====== DATA SHOWN

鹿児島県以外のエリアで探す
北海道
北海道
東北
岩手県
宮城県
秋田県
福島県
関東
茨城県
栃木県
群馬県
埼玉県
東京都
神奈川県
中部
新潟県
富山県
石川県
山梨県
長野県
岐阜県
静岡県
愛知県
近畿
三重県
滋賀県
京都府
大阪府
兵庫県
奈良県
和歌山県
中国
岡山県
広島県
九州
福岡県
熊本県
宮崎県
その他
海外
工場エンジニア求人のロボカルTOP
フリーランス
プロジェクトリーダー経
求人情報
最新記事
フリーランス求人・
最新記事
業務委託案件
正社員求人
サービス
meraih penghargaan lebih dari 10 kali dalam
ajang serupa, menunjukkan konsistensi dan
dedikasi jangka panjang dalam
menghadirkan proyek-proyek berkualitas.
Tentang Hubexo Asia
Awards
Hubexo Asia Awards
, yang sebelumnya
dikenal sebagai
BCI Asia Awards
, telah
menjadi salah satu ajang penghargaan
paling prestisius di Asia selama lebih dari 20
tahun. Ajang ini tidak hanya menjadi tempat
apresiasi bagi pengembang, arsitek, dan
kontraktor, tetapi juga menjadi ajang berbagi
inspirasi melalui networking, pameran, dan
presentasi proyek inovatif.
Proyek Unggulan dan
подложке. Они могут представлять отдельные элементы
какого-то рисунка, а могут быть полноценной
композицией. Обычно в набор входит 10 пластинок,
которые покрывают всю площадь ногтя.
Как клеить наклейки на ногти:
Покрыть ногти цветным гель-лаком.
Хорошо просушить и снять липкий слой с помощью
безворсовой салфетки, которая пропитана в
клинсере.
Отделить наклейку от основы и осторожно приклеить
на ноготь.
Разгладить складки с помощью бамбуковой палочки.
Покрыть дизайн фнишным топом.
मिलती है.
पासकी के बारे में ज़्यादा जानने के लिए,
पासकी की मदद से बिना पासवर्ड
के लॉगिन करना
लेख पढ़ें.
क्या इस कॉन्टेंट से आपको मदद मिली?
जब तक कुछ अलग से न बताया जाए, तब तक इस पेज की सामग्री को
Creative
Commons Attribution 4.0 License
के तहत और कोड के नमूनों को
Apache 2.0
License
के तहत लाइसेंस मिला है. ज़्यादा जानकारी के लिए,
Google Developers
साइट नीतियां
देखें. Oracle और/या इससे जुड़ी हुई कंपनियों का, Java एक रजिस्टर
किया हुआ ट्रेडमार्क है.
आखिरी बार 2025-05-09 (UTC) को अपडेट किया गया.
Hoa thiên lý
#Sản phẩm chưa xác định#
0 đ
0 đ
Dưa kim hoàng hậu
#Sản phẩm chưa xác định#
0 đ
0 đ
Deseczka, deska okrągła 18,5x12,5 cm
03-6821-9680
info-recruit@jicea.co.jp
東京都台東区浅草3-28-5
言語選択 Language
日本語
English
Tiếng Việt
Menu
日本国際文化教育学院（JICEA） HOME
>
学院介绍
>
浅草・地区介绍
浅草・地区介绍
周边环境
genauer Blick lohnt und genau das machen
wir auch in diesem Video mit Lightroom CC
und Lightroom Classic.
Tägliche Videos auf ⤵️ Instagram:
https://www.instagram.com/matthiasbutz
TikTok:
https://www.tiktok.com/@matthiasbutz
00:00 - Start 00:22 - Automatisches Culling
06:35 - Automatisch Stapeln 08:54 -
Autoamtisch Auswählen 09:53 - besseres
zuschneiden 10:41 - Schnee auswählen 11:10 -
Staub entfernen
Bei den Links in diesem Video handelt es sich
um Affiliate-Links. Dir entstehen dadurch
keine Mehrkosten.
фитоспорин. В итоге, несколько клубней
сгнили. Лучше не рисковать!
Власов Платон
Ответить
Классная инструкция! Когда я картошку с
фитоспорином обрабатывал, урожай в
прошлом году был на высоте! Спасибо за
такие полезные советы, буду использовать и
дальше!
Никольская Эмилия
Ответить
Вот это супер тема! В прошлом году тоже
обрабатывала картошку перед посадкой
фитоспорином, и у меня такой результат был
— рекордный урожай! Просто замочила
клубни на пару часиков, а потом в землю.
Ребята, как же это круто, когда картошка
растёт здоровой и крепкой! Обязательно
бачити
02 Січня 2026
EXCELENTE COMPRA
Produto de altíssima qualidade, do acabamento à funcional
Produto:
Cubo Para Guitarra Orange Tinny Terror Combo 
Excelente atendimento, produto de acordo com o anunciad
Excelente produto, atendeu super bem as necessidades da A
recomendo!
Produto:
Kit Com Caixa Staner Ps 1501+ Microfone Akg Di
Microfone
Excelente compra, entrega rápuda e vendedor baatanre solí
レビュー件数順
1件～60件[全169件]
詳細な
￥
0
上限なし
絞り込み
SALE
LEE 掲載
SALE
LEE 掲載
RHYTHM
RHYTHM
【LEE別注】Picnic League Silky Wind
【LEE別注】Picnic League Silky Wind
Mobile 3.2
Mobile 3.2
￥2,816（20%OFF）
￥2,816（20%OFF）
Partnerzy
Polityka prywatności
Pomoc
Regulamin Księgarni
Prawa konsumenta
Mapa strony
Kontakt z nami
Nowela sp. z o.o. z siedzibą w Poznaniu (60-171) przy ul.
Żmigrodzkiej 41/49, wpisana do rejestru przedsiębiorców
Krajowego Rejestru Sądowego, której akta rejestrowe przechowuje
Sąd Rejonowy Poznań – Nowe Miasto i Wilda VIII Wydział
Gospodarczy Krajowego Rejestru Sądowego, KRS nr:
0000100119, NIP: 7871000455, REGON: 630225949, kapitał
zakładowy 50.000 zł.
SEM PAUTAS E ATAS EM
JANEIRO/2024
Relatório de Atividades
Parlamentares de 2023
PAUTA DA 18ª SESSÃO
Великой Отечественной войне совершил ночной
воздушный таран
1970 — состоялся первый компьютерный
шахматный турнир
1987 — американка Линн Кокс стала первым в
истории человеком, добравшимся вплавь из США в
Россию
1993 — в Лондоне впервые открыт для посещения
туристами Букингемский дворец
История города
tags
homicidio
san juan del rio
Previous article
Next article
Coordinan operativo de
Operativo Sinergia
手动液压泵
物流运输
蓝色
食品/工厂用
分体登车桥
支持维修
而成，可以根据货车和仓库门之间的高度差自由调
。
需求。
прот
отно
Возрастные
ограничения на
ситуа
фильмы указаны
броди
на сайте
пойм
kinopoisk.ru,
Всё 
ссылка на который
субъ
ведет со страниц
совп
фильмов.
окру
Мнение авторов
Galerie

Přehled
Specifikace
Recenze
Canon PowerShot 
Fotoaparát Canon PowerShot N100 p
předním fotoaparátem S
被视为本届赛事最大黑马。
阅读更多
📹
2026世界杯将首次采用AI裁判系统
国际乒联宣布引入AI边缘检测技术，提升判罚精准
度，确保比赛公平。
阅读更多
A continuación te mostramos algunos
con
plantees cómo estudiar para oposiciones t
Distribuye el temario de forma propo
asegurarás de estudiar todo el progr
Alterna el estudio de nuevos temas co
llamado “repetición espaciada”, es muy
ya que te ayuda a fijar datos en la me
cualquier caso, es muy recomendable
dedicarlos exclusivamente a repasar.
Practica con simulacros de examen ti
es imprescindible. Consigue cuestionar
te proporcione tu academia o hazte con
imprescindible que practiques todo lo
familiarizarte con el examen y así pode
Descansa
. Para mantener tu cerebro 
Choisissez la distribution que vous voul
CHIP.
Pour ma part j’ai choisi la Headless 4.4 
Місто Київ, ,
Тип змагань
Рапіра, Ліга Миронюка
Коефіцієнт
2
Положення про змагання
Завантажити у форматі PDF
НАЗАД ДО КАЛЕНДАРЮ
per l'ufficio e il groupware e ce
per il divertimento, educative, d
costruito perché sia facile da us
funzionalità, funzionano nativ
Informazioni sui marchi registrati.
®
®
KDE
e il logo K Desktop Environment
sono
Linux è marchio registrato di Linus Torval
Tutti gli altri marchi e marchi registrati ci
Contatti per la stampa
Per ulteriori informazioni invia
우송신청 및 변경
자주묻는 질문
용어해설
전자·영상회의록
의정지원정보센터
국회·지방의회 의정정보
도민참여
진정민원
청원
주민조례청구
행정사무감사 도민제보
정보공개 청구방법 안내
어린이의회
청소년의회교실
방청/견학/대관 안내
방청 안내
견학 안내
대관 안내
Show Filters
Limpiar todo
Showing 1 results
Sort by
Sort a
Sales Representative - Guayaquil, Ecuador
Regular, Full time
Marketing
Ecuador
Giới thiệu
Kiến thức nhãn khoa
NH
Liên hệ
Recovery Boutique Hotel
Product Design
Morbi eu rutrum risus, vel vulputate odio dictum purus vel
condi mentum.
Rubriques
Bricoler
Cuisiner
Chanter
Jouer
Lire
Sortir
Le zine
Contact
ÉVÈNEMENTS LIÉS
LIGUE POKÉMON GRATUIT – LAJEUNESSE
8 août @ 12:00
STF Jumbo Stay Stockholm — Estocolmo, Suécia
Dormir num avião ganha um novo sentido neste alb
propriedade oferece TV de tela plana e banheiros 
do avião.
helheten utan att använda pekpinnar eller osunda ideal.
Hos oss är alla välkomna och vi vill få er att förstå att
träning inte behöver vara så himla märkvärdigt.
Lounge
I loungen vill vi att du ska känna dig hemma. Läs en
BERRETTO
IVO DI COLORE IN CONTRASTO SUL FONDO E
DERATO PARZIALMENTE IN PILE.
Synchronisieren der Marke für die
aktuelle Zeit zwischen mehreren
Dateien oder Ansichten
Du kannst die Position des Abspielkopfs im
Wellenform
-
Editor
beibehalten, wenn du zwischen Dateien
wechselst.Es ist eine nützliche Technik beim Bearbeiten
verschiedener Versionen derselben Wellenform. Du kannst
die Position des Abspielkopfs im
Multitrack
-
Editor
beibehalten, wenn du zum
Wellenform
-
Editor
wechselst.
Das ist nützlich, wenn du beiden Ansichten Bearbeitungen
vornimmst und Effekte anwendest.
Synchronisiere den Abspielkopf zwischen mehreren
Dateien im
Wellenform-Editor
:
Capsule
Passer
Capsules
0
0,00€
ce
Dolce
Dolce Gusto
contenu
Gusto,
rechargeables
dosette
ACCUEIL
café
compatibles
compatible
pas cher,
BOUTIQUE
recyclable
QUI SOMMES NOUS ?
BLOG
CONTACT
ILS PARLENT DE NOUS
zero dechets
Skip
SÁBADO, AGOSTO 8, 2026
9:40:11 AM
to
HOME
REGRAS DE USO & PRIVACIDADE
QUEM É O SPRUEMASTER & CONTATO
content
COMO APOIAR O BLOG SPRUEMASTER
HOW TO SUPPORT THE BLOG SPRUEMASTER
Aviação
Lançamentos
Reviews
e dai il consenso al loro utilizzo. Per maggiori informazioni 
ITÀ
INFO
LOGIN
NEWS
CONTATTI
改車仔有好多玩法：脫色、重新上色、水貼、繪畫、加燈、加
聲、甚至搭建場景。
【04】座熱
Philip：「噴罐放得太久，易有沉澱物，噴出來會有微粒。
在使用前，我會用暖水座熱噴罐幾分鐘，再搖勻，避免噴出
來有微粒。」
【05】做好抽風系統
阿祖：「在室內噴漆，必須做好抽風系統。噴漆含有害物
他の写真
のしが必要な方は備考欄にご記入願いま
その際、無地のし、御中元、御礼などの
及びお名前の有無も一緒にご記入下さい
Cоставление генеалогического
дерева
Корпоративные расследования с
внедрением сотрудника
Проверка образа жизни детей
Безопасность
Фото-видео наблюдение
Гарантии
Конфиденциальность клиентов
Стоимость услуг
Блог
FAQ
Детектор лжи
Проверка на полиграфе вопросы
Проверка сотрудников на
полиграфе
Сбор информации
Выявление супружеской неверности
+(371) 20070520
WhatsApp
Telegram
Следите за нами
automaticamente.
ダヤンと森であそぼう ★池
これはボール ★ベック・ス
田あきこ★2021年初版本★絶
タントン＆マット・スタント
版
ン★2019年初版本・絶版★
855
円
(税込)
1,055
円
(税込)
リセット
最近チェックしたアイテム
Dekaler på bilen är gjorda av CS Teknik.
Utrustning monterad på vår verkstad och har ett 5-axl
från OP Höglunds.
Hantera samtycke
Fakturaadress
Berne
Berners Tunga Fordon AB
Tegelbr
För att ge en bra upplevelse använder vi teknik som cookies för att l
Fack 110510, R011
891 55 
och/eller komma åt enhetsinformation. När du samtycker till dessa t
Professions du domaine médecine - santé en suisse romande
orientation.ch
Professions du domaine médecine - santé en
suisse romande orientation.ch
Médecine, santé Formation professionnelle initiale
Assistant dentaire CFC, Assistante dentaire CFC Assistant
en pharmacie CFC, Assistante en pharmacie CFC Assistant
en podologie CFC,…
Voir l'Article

============

== EXERCISE GOAL ==
Your response should hold only an exact copy of the lines above, from the one containing "Utrustning monterad på" through the end of the entries.

== SOLUTION FOR THIS PROBLEM ==
Utrustning monterad på vår verkstad och har ett 5-axl
från OP Höglunds.
Hantera samtycke
Fakturaadress
Berne
Berners Tunga Fordon AB
Tegelbr
För att ge en bra upplevelse använder vi teknik som cookies för att l
Fack 110510, R011
891 55 
och/eller komma åt enhetsinformation. När du samtycker till dessa t
Professions du domaine médecine - santé en suisse romande
orientation.ch
Professions du domaine médecine - santé en
suisse romande orientation.ch
Médecine, santé Formation professionnelle initiale
Assistant dentaire CFC, Assistante dentaire CFC Assistant
en pharmacie CFC, Assistante en pharmacie CFC Assistant
en podologie CFC,…
Voir l'Article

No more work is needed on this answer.